Excerpt provided: Begin

Limited industrial action has potential to escalate
Quinn has been careful not to inflame row
The ASTI has instructed members not to take part in meetings, including parent-teacher meetings, scheduled for outside of school hours
The industrial action by members of the Association of Secondary Teachers Ireland (ASTI) that began yesterday is expected to have only a limited immediate impact on schools, students and parents. It has the potential to escalate into something far more significant, however.
The ASTI has instructed members not to take part in meetings, including parent-teacher meetings, scheduled for outside of school hours. Members have also been banned from taking on additional middle-management duties without pay and from co-operating with training for the introduction of planned reforms to the Junior Cert.
For the moment schools can defer parent-teacher meetings and other staff meetings to avoid having to cut into tuition time for students. This cannot continue indefinitely, however.
The Coalition has thus far adopted a low-key stance on the ASTI action. It has insisted there the deal will not be renegotiated, fearing that any concession to the ASTI could lead to the Haddington Road agreement unravelling, as other groups would almost certainly seek changes.
Minister for Education Ruairí Quinn has warned ASTI members that if they remain outside the deal they will lose the protection it gave them from compulsory redundancy.
The Government has been anxious not to take any steps that could inflame the situation. For example, the Department of Education has not yet issued the circular that would trigger the non-pay measures to be implemented by second- level teachers who have backed the deal, even though nearly a fortnight has passed since the Teachers’ Union of Ireland (TUI) accepted the deal.
Other public service groups have had to implement unpalatable changes under Haddington Road, such as additional working hours from early July, and there may be rumblings if the Government continues to hold off in relation to teachers.
Until the circular is issued, TUI members will not receive their incremental pay increase – one of the benefits of agreeing to the deal. By issuing its circular the department would put the spotlight on supervision and substitution payments – a potentially explosive area.
Under the Haddington Road deal TUI members have to carry out supervision and substitution duties and will lose their existing €1,700 annual payment for these.
ASTI members, because they rejected the deal, will continue to receive this money. The Minister has indicated he is examining this situation.
The ASTI has warned that unilateral abolition of these payments could lead to teachers withdrawing from such duties – an action that has closed schools in the past.
The ASTI yesterday called for talks with the Government. It remains to be seen what any talks would be about, however. The Government appears clear Haddington Road is non-negotiable. The teachers say their concerns are broader and include more general education cuts and workload increases.

Excerpt provided: End
Source material: Begin

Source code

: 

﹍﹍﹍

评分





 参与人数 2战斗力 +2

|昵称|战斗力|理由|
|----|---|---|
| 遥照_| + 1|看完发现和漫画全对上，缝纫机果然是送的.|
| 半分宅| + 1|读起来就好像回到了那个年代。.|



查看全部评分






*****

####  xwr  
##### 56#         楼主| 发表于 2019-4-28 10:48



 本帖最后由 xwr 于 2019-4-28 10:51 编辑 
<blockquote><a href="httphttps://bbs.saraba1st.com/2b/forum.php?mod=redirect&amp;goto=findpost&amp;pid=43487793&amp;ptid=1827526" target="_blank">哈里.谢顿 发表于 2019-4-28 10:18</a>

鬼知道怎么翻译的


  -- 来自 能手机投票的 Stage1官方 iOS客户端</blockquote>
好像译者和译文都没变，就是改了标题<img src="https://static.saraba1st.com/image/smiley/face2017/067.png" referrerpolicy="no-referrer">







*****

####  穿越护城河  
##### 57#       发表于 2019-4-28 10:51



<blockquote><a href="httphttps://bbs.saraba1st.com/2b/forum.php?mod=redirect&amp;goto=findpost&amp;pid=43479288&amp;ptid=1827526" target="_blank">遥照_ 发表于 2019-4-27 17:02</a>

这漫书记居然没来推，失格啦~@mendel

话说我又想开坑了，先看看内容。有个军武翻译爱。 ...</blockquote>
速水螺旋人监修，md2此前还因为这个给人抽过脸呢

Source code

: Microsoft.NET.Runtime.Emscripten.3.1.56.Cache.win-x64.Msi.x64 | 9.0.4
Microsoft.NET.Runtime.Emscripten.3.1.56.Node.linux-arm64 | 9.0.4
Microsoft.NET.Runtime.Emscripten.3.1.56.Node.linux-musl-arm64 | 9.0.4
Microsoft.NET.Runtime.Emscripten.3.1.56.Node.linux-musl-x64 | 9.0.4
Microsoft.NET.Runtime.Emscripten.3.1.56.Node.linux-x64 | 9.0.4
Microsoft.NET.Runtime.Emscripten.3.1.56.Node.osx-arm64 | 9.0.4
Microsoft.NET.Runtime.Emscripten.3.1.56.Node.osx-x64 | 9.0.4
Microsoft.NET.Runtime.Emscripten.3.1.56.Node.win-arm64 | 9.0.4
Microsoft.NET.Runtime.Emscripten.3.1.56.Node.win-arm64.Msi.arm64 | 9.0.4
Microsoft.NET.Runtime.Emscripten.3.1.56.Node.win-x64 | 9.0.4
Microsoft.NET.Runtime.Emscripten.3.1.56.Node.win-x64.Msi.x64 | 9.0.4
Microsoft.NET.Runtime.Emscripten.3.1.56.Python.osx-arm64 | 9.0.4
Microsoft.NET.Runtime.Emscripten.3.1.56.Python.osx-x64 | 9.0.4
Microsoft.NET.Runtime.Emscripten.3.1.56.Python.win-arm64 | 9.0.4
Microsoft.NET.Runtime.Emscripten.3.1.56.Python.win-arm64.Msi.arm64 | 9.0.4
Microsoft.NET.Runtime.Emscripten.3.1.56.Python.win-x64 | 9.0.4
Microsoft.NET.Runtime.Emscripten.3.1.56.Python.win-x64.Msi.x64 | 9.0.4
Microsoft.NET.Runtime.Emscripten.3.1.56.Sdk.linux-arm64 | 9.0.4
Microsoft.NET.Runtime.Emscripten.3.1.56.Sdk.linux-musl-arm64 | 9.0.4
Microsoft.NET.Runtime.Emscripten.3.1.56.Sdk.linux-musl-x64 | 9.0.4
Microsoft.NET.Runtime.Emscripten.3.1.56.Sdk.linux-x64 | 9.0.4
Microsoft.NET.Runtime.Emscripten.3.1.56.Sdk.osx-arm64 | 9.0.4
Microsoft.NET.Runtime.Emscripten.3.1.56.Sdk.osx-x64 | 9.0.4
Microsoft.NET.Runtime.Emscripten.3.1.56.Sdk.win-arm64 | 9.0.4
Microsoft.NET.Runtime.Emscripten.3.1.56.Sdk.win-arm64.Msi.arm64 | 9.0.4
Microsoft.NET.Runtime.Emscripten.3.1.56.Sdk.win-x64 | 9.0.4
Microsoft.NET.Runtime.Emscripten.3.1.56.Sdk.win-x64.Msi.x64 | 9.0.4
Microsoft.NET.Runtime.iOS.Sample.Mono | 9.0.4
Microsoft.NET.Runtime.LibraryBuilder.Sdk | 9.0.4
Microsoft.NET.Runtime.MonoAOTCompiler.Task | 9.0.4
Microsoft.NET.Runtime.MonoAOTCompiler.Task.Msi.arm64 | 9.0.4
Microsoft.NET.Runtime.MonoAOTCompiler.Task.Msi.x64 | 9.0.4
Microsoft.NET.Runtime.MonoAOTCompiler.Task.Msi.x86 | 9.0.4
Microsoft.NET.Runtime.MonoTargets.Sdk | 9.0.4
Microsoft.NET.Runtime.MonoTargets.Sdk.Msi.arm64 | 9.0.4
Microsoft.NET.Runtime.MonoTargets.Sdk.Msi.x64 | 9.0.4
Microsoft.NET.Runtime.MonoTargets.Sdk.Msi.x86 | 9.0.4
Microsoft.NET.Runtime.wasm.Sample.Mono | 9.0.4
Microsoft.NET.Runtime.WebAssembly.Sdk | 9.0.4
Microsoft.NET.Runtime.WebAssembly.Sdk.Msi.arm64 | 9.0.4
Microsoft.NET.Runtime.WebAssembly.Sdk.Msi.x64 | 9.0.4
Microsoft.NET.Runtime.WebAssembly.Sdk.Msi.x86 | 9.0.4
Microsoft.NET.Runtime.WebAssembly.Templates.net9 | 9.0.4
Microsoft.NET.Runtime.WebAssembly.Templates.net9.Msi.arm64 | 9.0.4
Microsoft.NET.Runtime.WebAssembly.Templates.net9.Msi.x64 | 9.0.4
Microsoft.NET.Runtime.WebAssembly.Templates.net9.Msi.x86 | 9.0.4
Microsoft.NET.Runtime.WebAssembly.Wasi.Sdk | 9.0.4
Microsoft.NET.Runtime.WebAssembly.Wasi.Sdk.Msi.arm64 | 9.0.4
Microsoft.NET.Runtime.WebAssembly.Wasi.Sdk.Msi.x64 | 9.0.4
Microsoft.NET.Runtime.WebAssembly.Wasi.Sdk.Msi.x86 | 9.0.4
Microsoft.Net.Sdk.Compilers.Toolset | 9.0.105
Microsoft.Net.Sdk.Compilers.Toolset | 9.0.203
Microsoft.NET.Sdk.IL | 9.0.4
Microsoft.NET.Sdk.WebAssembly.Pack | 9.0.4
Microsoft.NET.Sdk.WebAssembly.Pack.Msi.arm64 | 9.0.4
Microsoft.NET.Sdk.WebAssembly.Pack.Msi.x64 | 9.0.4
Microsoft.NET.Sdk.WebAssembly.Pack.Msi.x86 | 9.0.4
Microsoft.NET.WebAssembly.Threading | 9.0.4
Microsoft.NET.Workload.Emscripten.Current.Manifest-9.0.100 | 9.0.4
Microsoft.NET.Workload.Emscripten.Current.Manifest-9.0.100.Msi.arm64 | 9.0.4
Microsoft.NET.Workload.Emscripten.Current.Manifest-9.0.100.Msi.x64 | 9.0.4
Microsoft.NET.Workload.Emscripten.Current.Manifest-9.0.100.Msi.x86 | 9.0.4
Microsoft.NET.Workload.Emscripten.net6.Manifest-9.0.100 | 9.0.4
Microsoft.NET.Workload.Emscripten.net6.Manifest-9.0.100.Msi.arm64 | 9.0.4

Source material: End

Required action |
From the article on the ASTI industrial action, quote word for word the stretch from "Minister for Education" through "relation to teachers.".

The answer |
Minister for Education Ruairí Quinn has warned ASTI members that if they remain outside the deal they will lose the protection it gave them from compulsory redundancy.
The Government has been anxious not to take any steps that could inflame the situation. For example, the Department of Education has not yet issued the circular that would trigger the non-pay measures to be implemented by second- level teachers who have backed the deal, even though nearly a fortnight has passed since the Teachers’ Union of Ireland (TUI) accepted the deal.
Other public service groups have had to implement unpalatable changes under Haddington Road, such as additional working hours from early July, and there may be rumblings if the Government continues to hold off in relation to teachers.